• Required actions:
**A.** In the comment thread about the Swiss and the Irish public sector, what is the first thing the commenter Deco says the Swiss prove?
**B.** Translate this sentence from the comment thread about the Swiss and the Irish public sector into Spanish: "All these concepts are ‘foreign’ to the Irish public sector."
**C.** Carry on the comment thread about the Swiss and the Irish public sector, picking up right after its last sentence.


  3. Deco

    Actually the Swiss prove several things that are beyond the comprehension of your average Irish civil servant. First, that you can have a system that works, as every system should in a systematic manner, without needing loads of consultants’ reports !! Second, that it pays to be diligent, precise and careful. Third, that people who quietly go about their business often get far more done, than a bunch of loud mouthed fools behving like drunken sailors. Fourth, that community spirit can make life better. Fifth that it pays to save, and to live in moderation, especially now that we Irish are about to wake up with a debt hangover from a decade of binge spending on short term consumables.
    All these concepts are ‘foreign’ to the Irish public sector. A clear reason, why our public sector should not go to Davos-they would not learn anything !!!

  4. FreedomFighter

    Regarding the last comment. Irish civil servants would only go to Davos, if it was a drunken party. Like much of the Irish population, for who it seems that foreign travel, is all about showing foreigners that the Irish are very arrogant about the amount of alcohol the Irish drink. (the locals always have a different opinion of this, but we always convince ourselves otherwise….after all we are Irish, and we are never wrong about our alcohol stained mentality). If America is addicted to Oil, then Ireland must surely be addicted to alcohol, only our leaders will never admit it !!

  5. AndrewGMooney

    I thought I’d commented on this, but obviously I forgot to press ‘post comment’! Or David decided it was too ‘out there’ to allow. W.T.F! You need to get out more….

    The ‘future’ is unimaginably more compex than the past. As a ‘thought experiment’ :
    I’m back sitting with my Dad and his Irish Brummie mates explaining why car production is an extravagant irrelevance…You can imagine the reaction in 1992!

    I’ve long envisaged a retro-nouveau past-future-tableaux of sustainable local Energy (Eire…um….carbon-capture peat burning technologies?) and Cutlure (Eire: #1 Asset) without becoming absolute slaves to the Uniformed Whores of International Capital.

• Saved data entries:
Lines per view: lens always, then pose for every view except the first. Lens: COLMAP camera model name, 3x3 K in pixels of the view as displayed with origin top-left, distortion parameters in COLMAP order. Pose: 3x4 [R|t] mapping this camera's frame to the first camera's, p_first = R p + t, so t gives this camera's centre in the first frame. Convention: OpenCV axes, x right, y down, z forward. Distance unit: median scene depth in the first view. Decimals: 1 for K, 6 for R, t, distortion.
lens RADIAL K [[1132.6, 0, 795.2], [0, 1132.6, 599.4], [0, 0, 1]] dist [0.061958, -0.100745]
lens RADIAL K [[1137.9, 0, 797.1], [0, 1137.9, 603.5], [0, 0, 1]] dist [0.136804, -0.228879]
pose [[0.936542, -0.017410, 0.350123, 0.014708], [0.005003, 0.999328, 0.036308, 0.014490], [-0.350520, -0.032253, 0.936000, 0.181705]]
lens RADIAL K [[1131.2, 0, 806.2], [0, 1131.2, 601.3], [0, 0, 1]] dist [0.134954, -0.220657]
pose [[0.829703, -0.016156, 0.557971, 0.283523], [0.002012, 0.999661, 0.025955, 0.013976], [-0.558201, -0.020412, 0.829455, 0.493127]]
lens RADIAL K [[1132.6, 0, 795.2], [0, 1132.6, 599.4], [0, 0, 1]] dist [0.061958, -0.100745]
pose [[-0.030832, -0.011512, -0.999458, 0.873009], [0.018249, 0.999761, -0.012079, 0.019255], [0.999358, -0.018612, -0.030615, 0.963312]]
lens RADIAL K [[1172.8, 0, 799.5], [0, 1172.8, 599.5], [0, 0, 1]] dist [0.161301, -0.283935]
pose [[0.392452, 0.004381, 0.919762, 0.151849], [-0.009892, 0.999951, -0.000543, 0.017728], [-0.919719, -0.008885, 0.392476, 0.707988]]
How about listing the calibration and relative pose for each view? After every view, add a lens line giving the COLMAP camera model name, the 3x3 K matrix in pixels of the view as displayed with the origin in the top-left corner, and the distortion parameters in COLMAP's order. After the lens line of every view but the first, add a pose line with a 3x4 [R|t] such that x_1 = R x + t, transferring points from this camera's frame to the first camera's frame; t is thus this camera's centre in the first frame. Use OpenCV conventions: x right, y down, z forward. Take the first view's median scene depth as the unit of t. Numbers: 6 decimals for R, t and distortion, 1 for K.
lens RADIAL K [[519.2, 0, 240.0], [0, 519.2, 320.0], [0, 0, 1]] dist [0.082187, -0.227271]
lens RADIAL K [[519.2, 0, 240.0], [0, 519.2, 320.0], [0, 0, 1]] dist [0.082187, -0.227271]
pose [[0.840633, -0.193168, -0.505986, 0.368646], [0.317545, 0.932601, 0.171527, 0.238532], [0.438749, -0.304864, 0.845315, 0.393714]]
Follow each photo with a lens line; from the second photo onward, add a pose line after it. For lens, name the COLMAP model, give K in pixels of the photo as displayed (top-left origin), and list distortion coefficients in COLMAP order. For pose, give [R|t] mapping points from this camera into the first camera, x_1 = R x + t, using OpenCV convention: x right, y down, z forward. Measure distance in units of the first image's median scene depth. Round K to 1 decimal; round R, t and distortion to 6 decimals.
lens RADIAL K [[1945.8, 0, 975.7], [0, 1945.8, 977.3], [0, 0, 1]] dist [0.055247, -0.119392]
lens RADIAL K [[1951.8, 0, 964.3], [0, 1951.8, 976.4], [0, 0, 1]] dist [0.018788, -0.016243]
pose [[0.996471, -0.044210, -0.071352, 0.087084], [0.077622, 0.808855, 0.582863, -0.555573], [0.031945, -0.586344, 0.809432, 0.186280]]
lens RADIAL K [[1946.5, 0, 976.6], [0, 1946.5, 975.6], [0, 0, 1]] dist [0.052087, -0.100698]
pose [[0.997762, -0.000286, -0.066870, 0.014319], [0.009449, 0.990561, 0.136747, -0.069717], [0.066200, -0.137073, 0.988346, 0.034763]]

• Exercise responses:
**A.** That you can have a system that works in a systematic manner without needing loads of consultants' reports.

**B.** Todos estos conceptos son «ajenos» al sector público irlandés.

**C.**
    If you can’t milk the latest international ‘cash-cow’ industrial/financial scam: Then milk the fu-kin cow in the field behind the house! Mind yourselves with the goats though, they could get the wrong idea if you start fiddling and don’t have your wits about you….

    It’s kind of sad to think of those roads in Ballyragget in the 60′s and 70′s where everyone was waiting for freedom from ‘The Telegram’ ….

    I drive through Kilkenny now and…..it’s very different….he said…cautiously……when i was a nipper I used to wander the fields by the Oveg and the Nore and think:

    Imagine living here! Not just for summer! But for real. Thank God I woke up and discovered Godless Birmingham.

    David’s article seems to be suggesting the possibility of ‘parallel economies’. One routed in ‘tangible’ local economic activities related to obvious commodities such as, erm….goats, milk, chocolate…

    The other is the more ‘intangible’: Whiteboard/Blackberry ‘Can-do-what-exactly?’ lunch-time shag in the back of the Audi-4WD’s spouting can-do b/s buzzwords.

    Do I win a prize for that gibberish sentence? ‘coldblow’? step up to tha’plate!
    Come on DMcW! If MOTD can have goal of the month, you can surely have ‘arrant nonsense/jargon of the month’ award? Worth a try…..

    I was talking to my one and only Icelandic friend who was dissing us prissy Brits. Apparently, in Iceland you kill the fish/puffin/goat, bury it in the ground, piss on it as a group-bonding lads-exercise, deep-freeze for an Arctic winter, then slice and dice it as an expensive starter. None of this namby-pamby soda-bread with cockles a la coq au vin or whatever the latest incendiary Bray Brasserie atrocity is….I would mention Darina, but: She’s in my prayers.

    Sorry! have i crossed the line here? I’ll get me coat….C U all in Cheltenham…or not.
    Just remember: You’re here to be fleeced. Just like DMcW and Condo in Davos: That’ll be £4.75 for a pint of Guiness, credulous young Paddy…..Enjoy!